(Directions for this task):
Return every line below in which "reader" appears.

(Records for processing):
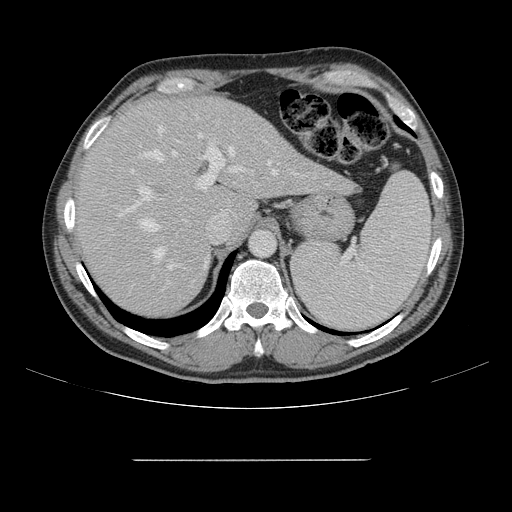
Contrast-enhanced abdominal CT, one axial slice; position 112 of 164 along the scan axis; 120 kVp; intravenous contrast given; soft-tissue window (W 400 / L 40 HU); 2.5 mm slice thickness; 512 × 512 image matrix, field of view 404 × 404 mm. Case-level facts recorded for this patient, not image findings: patient: male, age 58 years at operation; diagnosis: colorectal cancer liver metastases, imaged before liver resection; multiple liver metastases: yes; largest metastasis: 1 cm; disease in both lobes: no.
Structures marked on this image (expert manual segmentation):
- hepatic veins: box from (x=110, y=127) to (x=278, y=259) px
- liver: (x=77, y=98)–(x=349, y=317)
- planned liver remnant (the part of the liver to remain after resection): (x=77, y=98)–(x=245, y=316)
- portal vein (with intrahepatic branches): (x=119, y=128)–(x=242, y=291)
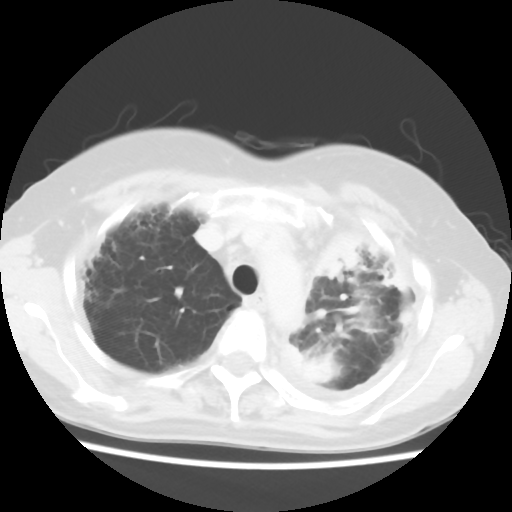
Chest CT, one axial slice. Position 43 of 56 along the scan axis. Reconstruction kernel STANDARD. 120 kVp. Lung window (W 1500 / L -600 HU). 5 mm slice thickness. 512 × 512 image matrix, field of view 309 × 309 mm. Patient: female, 56 years. Case-level facts recorded for this patient, not image findings: clinical TNM (as recorded): T1c N0 M1.
Annotated regions visible in this slice (rectangle marked by the reading radiologist):
- lung tumour (recorded histology: adenocarcinoma): bounding box <321,221,362,292> (left, top, right, bottom; pixels)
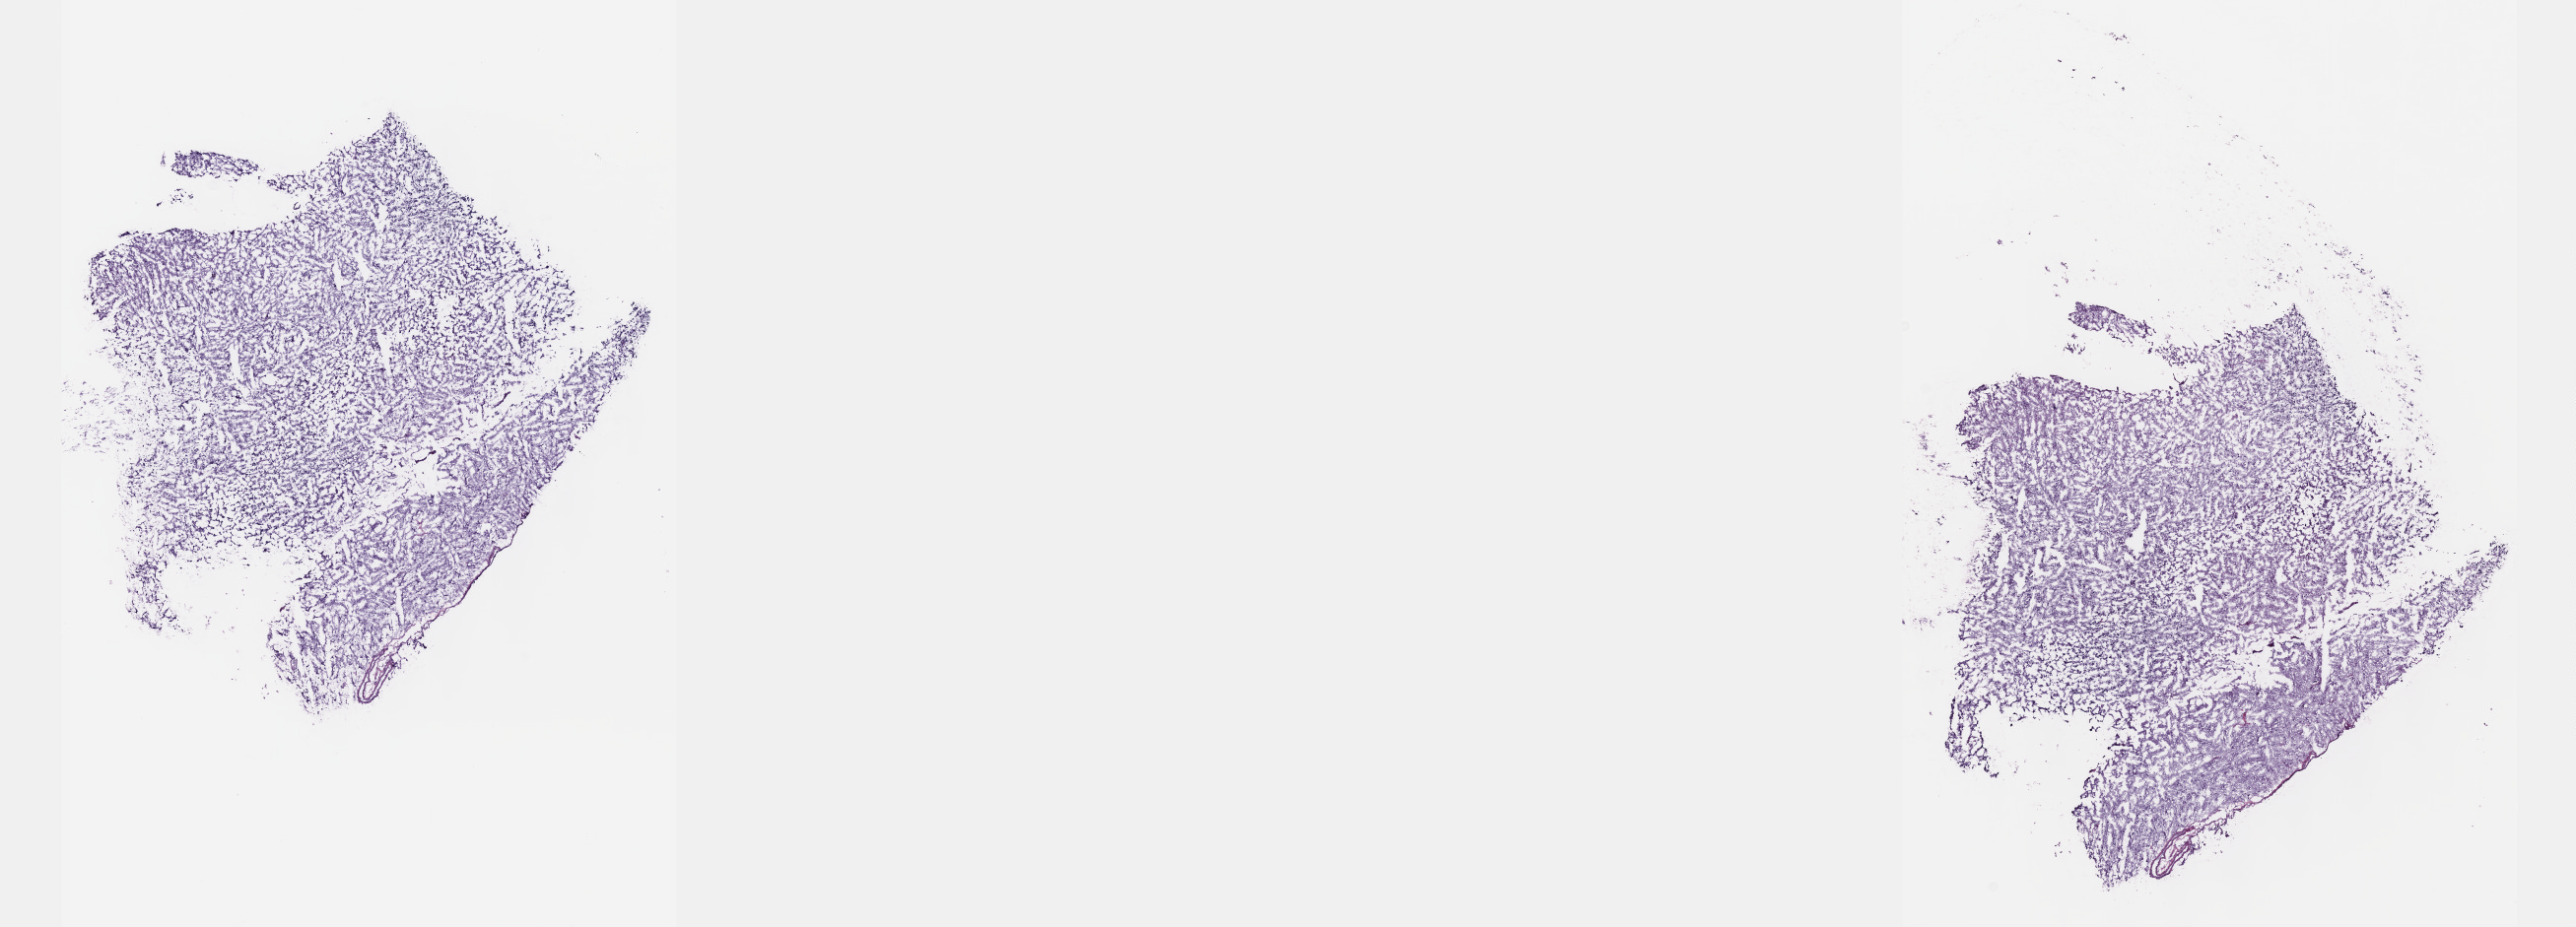
Whole-slide histology image, Hematoxylin and eosin (H&E) stained — whole scanned area (about 21.1 x 7.6 mm, slide scanned at 40x) shown as a low-resolution overview. Frozen section. Sample: primary tumour, brain. Patient: female, age at initial diagnosis 59 years.
Diagnosis: Oligodendroglioma, anaplastic (cerebrum).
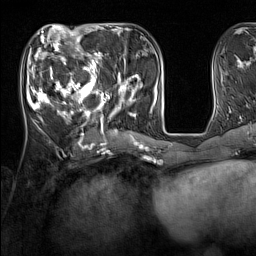
Breast MRI (dynamic contrast-enhanced), one axial slice; cropped to one breast; dynamic contrast-enhanced series, time point 2 of 7 at this slice position (early post-contrast); 1.5 T; TE 1.8 ms, TR 5 ms; 256 × 256 image matrix, field of view 220 × 220 mm. Female patient.
Structures marked on this image (semi-automatic segmentation, software-assisted and operator-edited):
- enhancing-tissue mask used for the functional tumour volume (all voxels passing the contrast-enhancement thresholds inside the analysis volume; usually the tumour): bounding box (x1, y1, x2, y2) in pixels: (33, 44, 137, 131)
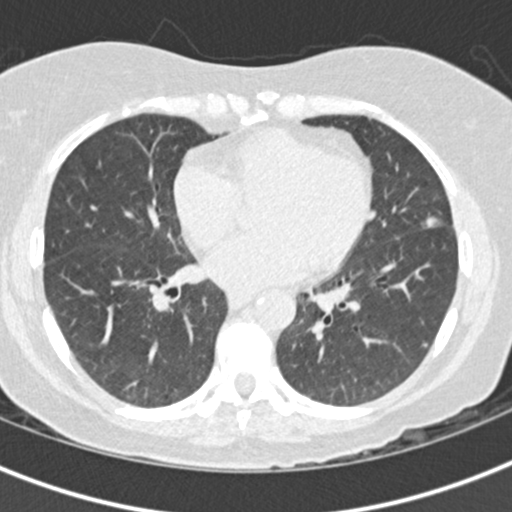
Low-dose screening chest CT, one axial slice. Reconstruction kernel B30f. Lung window (W 1500 / L -600 HU). 2 mm slice thickness. 512 × 512 image matrix.
Structures marked on this image (outlined manually by an expert reader):
- lesion 1 (tumor, lingular bronchus): bounding box <427,218,437,227> (left, top, right, bottom; pixels)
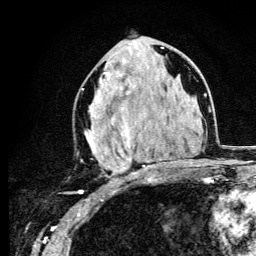
Breast MRI (dynamic contrast-enhanced), one axial slice; slice 54 of 134 in the series (ordered by position); cropped to one breast; dynamic contrast-enhanced series, time point 2 of 6 at this slice position (early post-contrast); 3 T; TE 4.2 ms, TR 8.6 ms; 256 × 256 image matrix, field of view 160 × 160 mm. Female patient.
Annotated regions visible in this slice (semi-automatically segmented with operator editing):
- enhancing-tissue mask used for the functional tumour volume (all voxels passing the contrast-enhancement thresholds inside the analysis volume; usually the tumour): bounding box [x1, y1, x2, y2] px = [85, 47, 163, 183]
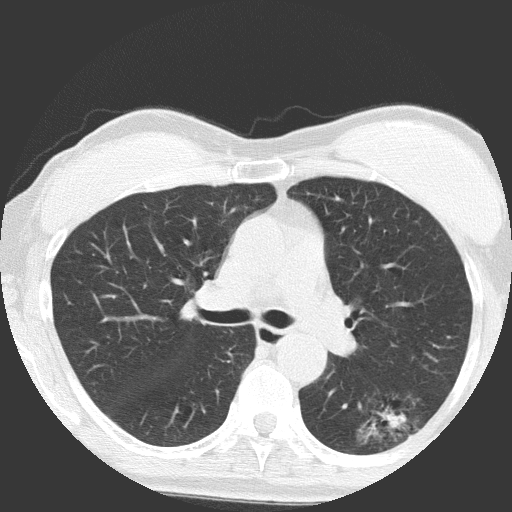
Low-dose screening chest CT, axial slice, baseline screening round, lung window (W 1500 / L -600 HU), 2 mm slice thickness, lung (sharp) reconstruction kernel (FC51), 120 kVp, slice 56 of 149 in the series. Female, age 64 years at enrolment.
Expert-annotated lung lesion, bounding box [x1, y1, x2, y2] px = [341, 389, 427, 461]. Screening reader's record for this exam (one nodule recorded; not confirmed to be the boxed lesion): non-calcified nodule or mass ≥4 mm, right upper lobe, 4 × 4 mm, poorly defined margins, ground glass attenuation. Note: the box lies in the patient's left hemithorax on this image, whereas the reader's record names the right lung; they may be different findings.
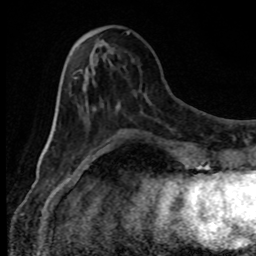
Breast MRI, one axial slice; slice 31 of 80 in the series (ordered by position); cropped to one breast; dynamic contrast-enhanced series, time point 2 of 8 at this slice position (early post-contrast); 1.5 T; TE 4.2 ms, TR 7 ms; 2 mm slice thickness; 256 × 256 image matrix, field of view 150 × 150 mm. Female patient.
Structures marked on this image (semi-automatic segmentation, software-assisted and operator-edited):
- enhancing-tissue mask used for the functional tumour volume (all voxels passing the contrast-enhancement thresholds inside the analysis volume; usually the tumour): bounding box [x1, y1, x2, y2] px = [70, 77, 120, 153]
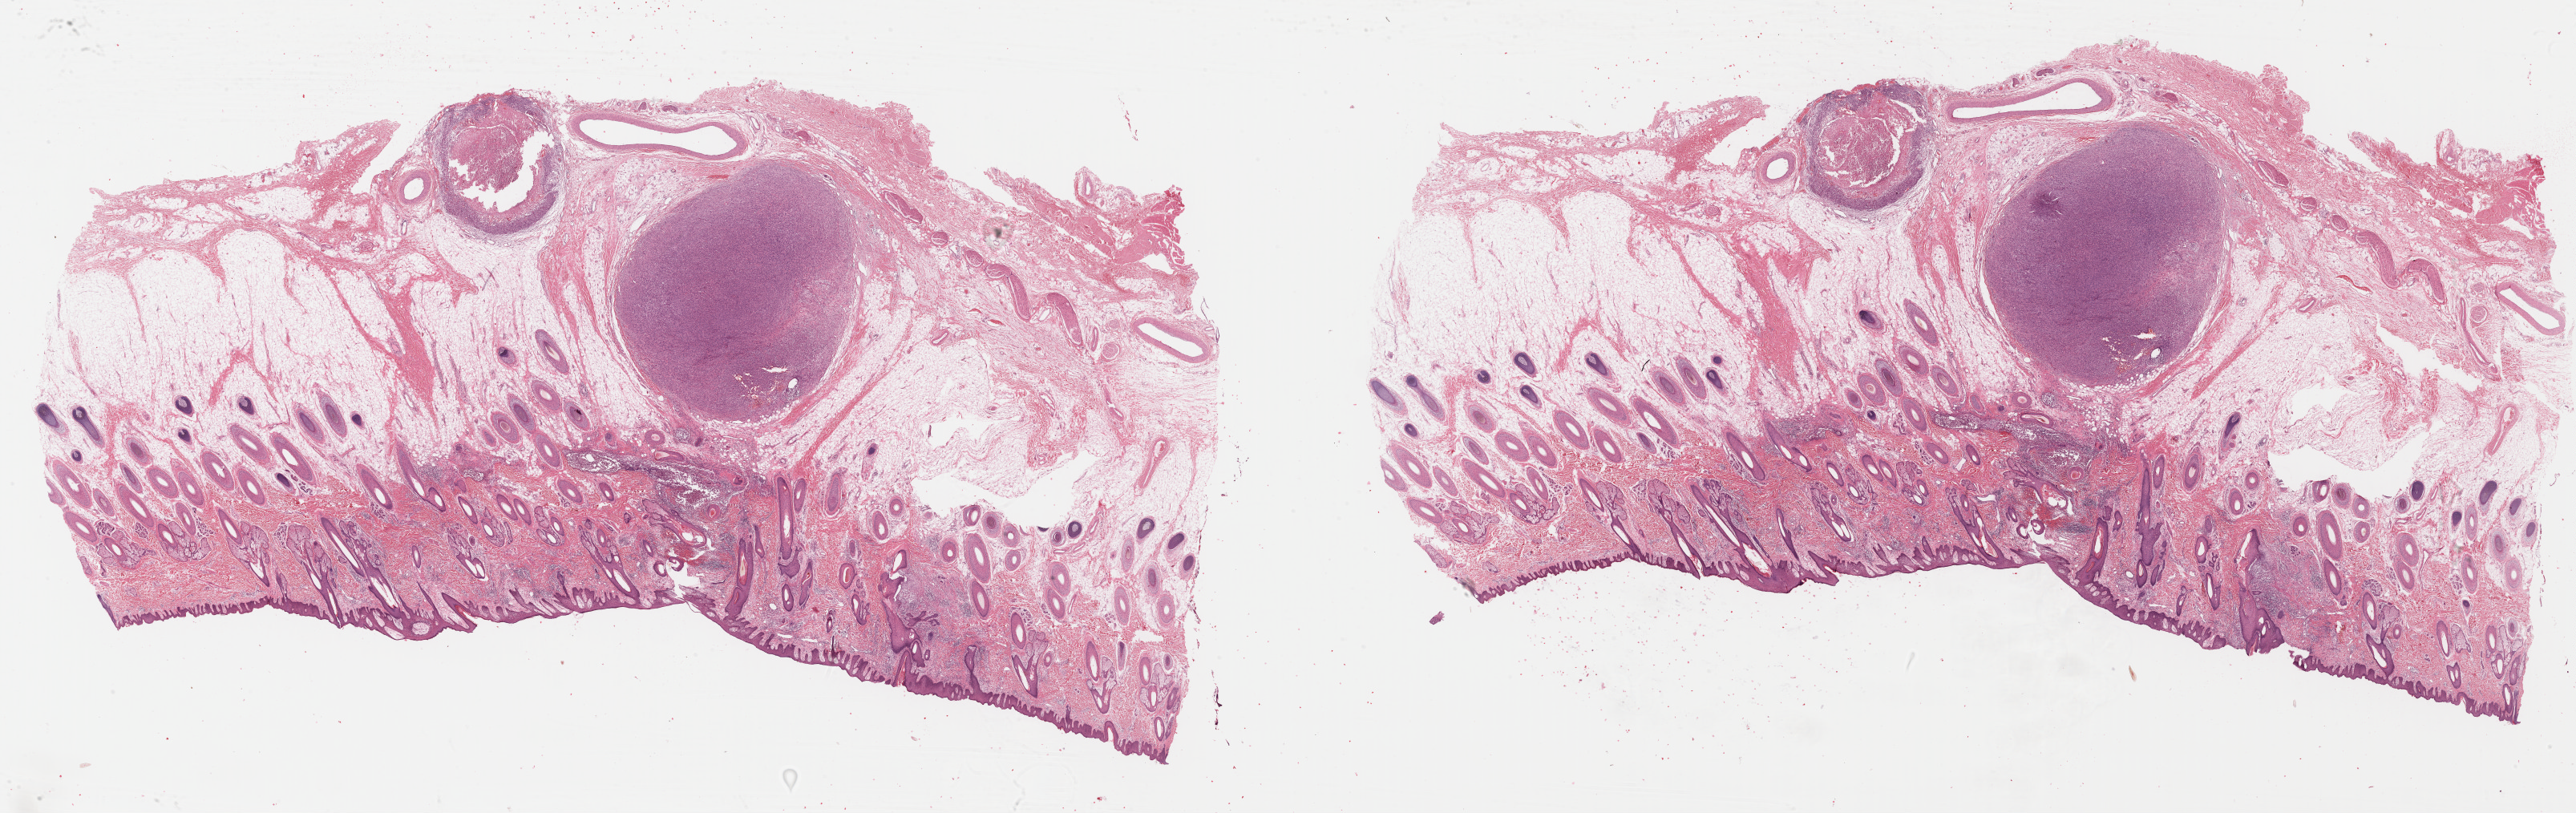
H&E whole-slide image — shown as a low-resolution overview of the whole scanned area (about 50.5 x 15.9 mm), formalin-fixed paraffin-embedded (FFPE) diagnostic section, metastatic tumour sample, sampled site not recorded. Patient: male, age at initial diagnosis 19 years.
* this section: metastatic tumour tissue
* patient diagnosis: Malignant melanoma, NOS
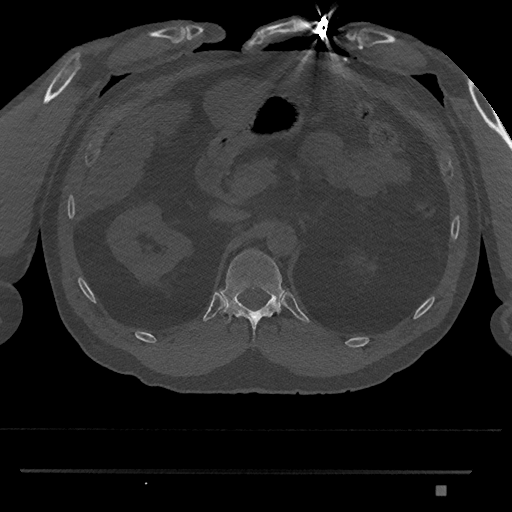
CT including the spine, one axial slice. Position 886 of 1134 along the scan axis. Reconstruction kernel Br40s/3. 120 kVp. Bone window (W 1800 / L 400 HU). 0.5 mm slice thickness. 512 × 512 image matrix, field of view 429 × 429 mm. Patient: male, 65 years. Case-level facts recorded for this patient, not image findings: primary cancer: prostate.
Outlined on this slice (semi-automatically segmented with operator editing):
- T12 vertebra: bounding box [x1, y1, x2, y2] px = [219, 249, 285, 342]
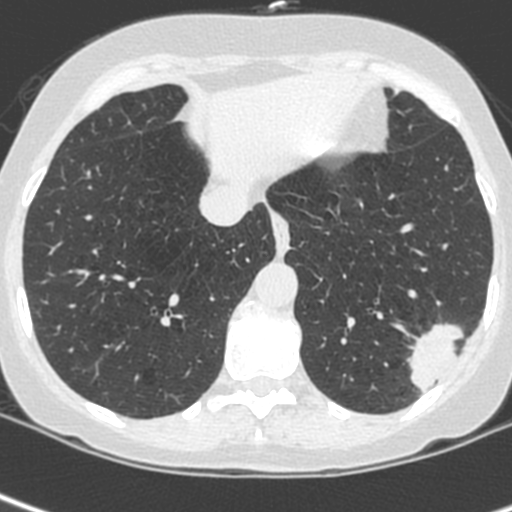
Axial slice from a low-dose chest CT screening exam, first (baseline) screen, lung window (W 1500 / L -600 HU), 1.3 mm slice thickness, 512 × 512 image matrix. Female participant, aged 56 years at enrolment. Current smoker at enrolment.
Expert-annotated lung lesion, box from (x=404, y=314) to (x=477, y=388) px. Screening reader's record for this exam (one nodule recorded; not confirmed to be the boxed lesion): non-calcified nodule or mass ≥4 mm, left lower lobe, 37 × 29 mm, spiculated (stellate) margins, ground glass attenuation.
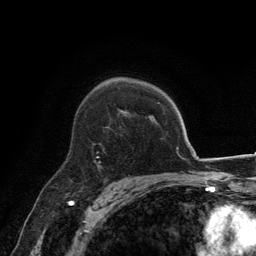
Breast MRI, one axial slice; position 94 of 134 along the scan axis; cropped to one breast; dynamic contrast-enhanced series, time point 2 of 6 at this slice position (early post-contrast); 3 T; TE 2.8 ms, TR 7.7 ms; 1.2 mm slice thickness; 256 × 256 image matrix. Female patient.
Structures marked on this image (semi-automatic segmentation, software-assisted and operator-edited):
- enhancing-tissue mask used for the functional tumour volume (all voxels passing the contrast-enhancement thresholds inside the analysis volume; usually the tumour): bounding box (x1, y1, x2, y2) in pixels: (97, 163, 101, 164)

(Completed task):
Structures marked on this image (outlined manually by an expert reader):
Expert-annotated lung lesion, bounding box [x1, y1, x2, y2] px = [341, 389, 427, 461]. Screening reader's record for this exam (one nodule recorded; not confirmed to be the boxed lesion): non-calcified nodule or mass ≥4 mm, right upper lobe, 4 × 4 mm, poorly defined margins, ground glass attenuation. Note: the box lies in the patient's left hemithorax on this image, whereas the reader's record names the right lung; they may be different findings.
Expert-annotated lung lesion, box from (x=404, y=314) to (x=477, y=388) px. Screening reader's record for this exam (one nodule recorded; not confirmed to be the boxed lesion): non-calcified nodule or mass ≥4 mm, left lower lobe, 37 × 29 mm, spiculated (stellate) margins, ground glass attenuation.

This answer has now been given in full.